The Rear View

rear car window.jpg

Riding in the back of the ambulance laying in a gurney, it is 6:30 in the morning. I have quite a view out the back window of the sunrise projected against the clouds above. Admiring the array of oranges, pinks, and purples, I smile. This view is only available to me because of my orientation to the rear, as we travel west on the highway bringing me back to my apartment after a night in the emergency room. I was accompanied by Sarah, a tall slender young woman of few words, and David, a seasoned EMT and cheerful robust man. Do not let Sarah's lack of verbal engagement fool you. She engaged from within with a keen eye and a quiet mouth, as I observed her notify David right away that he was pulling my breathing machine tubing as he was loading me into the ambulance. She just didn't know most of the nurses on shift that night like David did and it wasn't her nature. Let's be honest, you don't need both your EMT drivers to be telling jokes. They were a good team.

 

At about twelve that night I decided I needed help. I had been struggling to breathe for about an hour and it wasn't showing any signs of improvement.

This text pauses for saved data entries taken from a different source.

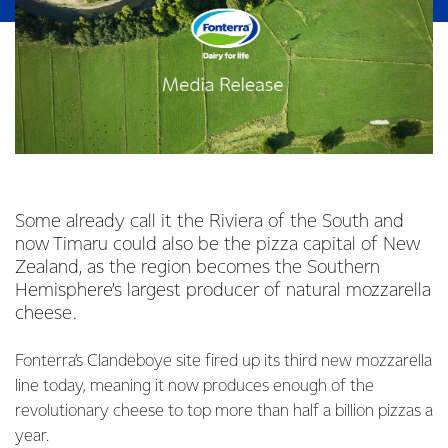
Some already call it the Riviera of the South and
now Timaru could also be the pizza capital of New
Zealand, as the region becomes the Southern
Hemisphere’s largest producer of natural mozzarella
cheese.
Fonterra’s Clandeboye site fired up its third new mozzarella
line today, meaning it now produces enough of the
revolutionary cheese to top more than half a billion pizzas a
year.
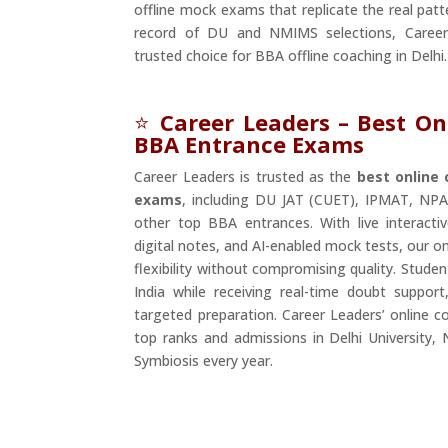
offline mock exams that replicate the real patt
record of DU and NMIMS selections, Caree
trusted choice for BBA offline coaching in Delhi.
⭐
Career Leaders – Best On
BBA Entrance Exams
Career Leaders is trusted as the
best online
exams
, including DU JAT (CUET), IPMAT, NPAT
other top BBA entrances. With live interactiv
digital notes, and AI-enabled mock tests, our 
flexibility without compromising quality. Stude
India while receiving real-time doubt support
targeted preparation. Career Leaders’ online c
top ranks and admissions in Delhi University, 
Symbiosis every year.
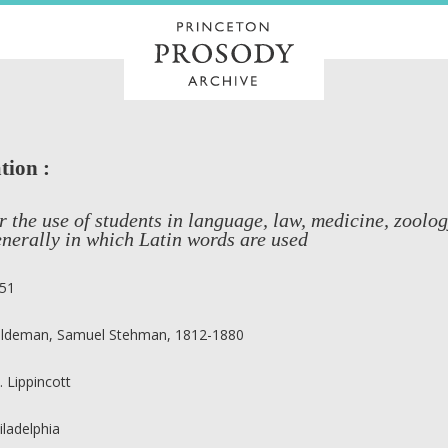
tion :
r the use of students in language, law, medicine, zoolog
nerally in which Latin words are used
51
ldeman, Samuel Stehman, 1812-1880
B. Lippincott
iladelphia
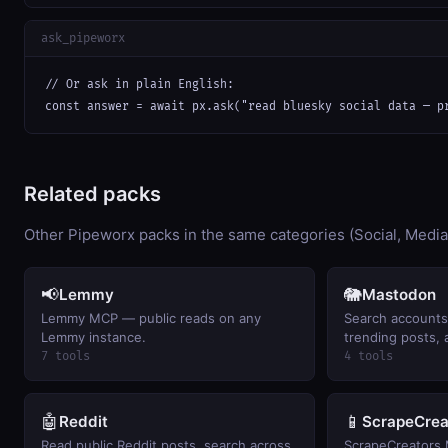
ask_pipeworx
// Or ask in plain English:

const answer = await px.ask("read bluesky social data — p
Related packs
Other Pipeworx packs in the same categories (Social, Media
📢
🐘
Lemmy
Mastodon
Lemmy MCP — public reads on any
Search accounts
Lemmy instance.
trending posts, 
timeline on mast
7 tools
4 tools
🤖
📱
Reddit
ScrapeCrea
Read public Reddit posts, search across
ScrapeCreators 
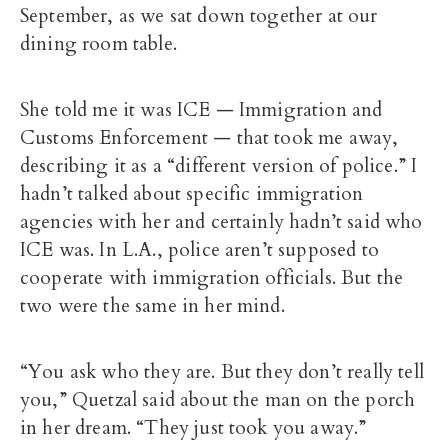
September, as we sat down together at our
dining room table.
She told me it was ICE — Immigration and
Customs Enforcement — that took me away,
describing it as a “different version of police.” I
hadn’t talked about specific immigration
agencies with her and certainly hadn’t said who
ICE was. In L.A., police aren’t supposed to
cooperate with immigration officials. But the
two were the same in her mind.
“You ask who they are. But they don’t really tell
you,” Quetzal said about the man on the porch
in her dream.
“They just took you away.”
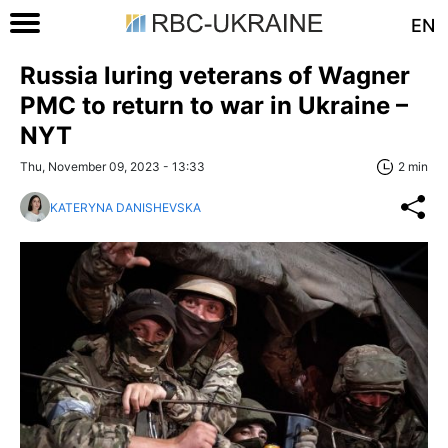
EN
Russia luring veterans of Wagner
PMC to return to war in Ukraine –
NYT
Thu, November 09, 2023 - 13:33
2 min
KATERYNA DANISHEVSKA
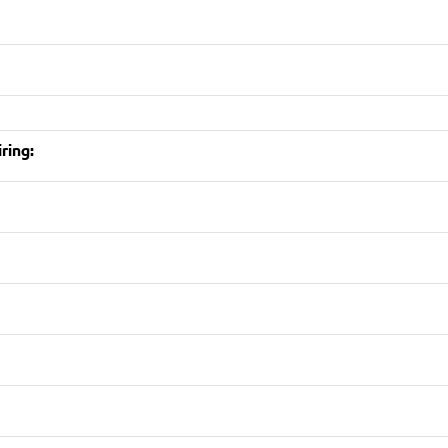
ring:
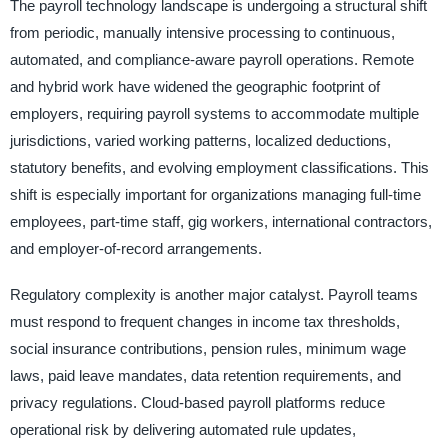
The payroll technology landscape is undergoing a structural shift
from periodic, manually intensive processing to continuous,
automated, and compliance-aware payroll operations. Remote
and hybrid work have widened the geographic footprint of
employers, requiring payroll systems to accommodate multiple
jurisdictions, varied working patterns, localized deductions,
statutory benefits, and evolving employment classifications. This
shift is especially important for organizations managing full-time
employees, part-time staff, gig workers, international contractors,
and employer-of-record arrangements.
Regulatory complexity is another major catalyst. Payroll teams
must respond to frequent changes in income tax thresholds,
social insurance contributions, pension rules, minimum wage
laws, paid leave mandates, data retention requirements, and
privacy regulations. Cloud-based payroll platforms reduce
operational risk by delivering automated rule updates,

I called for my mom by rolling my head into a call button that sets off an alarm in her room. My neck is one of the last parts of my body that I can move. She was quick to understand that I was in distress because of the way I was using my whole body to grasp for air. Since I can't talk and don't have my eye tracking communication device setup in my bedroom, I needed to spell out my answer to her question of what we should do with an alphabet card. We tried the cough assist machine a couple times. It basically mimics a normal cough because I am too weak to move enough air to clear my airways. It does that for me, forcefully sucking air out of my lungs and then pumping air back in. it is rather intense. This usually can help dislodge mucus from my airways, like a good cough, but not this time. So we were left with no other option than to call 911.

 

I was really struggling each breath to get air. Fortunately, the fire department is just across the street from our apartment, so they arrived in no time. They took my vitals and found that my oxygen saturation was much below normal. It is funny to need technology to prove the obvious, I was suffocating. I understand of course the usefulness of getting a baseline to assess treatment on, I am a doctor, but in the moment I'd skip that step to get me breathing first. They got me on oxygen, and I calmed down a little and my oxygen saturation came up to low normal. Although I was still having difficulty breathing and whatever was obstructing my airway was still there. The EMT expressed the concern that as soon as they took me off the oxygen my numbers would return to worrisome levels. It was clear that I needed to go to the hospital.

 

They slid me out of bed directly onto the gurney and I was loaded into the ambulance. On the way to the emergency department they gave me a cocktail of bronchodilators through a vaporizing machine called a nebulizer. Upon arriving at the hospital, they ran a bunch of tests; chest Xray to check for pneumonia, blood work looking for infection, and even did a pulmonary angiogram to check for a pulmonary embolism. It had been three hours of exceedingly difficult breathing and feelings of suffocation before I finally began to breathe easily again. It took a few hours for the results of all the tests to come back negative. They settled on a diagnosis of a mucus plug. It must have resolved after the bronchodilators created enough space in my airways for the plug to clear. Saran and David loaded me and my ventilator back on a gurney to be transported home.

 

We have come full circle in the story, and I am being driven west on the highway looking out the rear window of the ambulance soaking up the sunrise colors. It was critical to know the back story to grasp how elated I was to be breathing freely. I had an ear to ear grin, totally blissed out feeling each full unrestricted breath coming in and out. To top it off, I was gifted with the finest of nature's art painted on the canvas of the clouds.

 

Life can be that simple. Happiness can be that simple. Although, if we are always looking out the front window in the car of our lives towards the longings we hope the future will fulfill , we tend to miss the opportunity to appreciate what we already have. Through this process of ALS I have been stripped of innumerable aspects of my previous life. I'm down to the most basic of pleasures and elements of gratitude; breathing, my communication device, and my friends and family that I can share with my love of life. My circumstances have forced me in a large way to orient myself out the rear window because of the uncertainty of my future with an uncurable terminal illness. It has shown me many things about being content with the simple things.

 

There is nothing wrong with looking to the future to ask for more. It is the nature of our longing to be ever reaching for greater understanding of our environment and ourselves, to discover new technologies that further simplify our means of survival, and continuing to purify the expression of the soul through the arts. Although, like the expansion of the universe through infinite space, our desires are also unlimited. As soon as one is fulfilled, there are ten more to fill it's place. It will never be complete. Therefore, it is wise to seek balance between our expanding desires and consolidating in our appreciation of what we see around us through the rear view.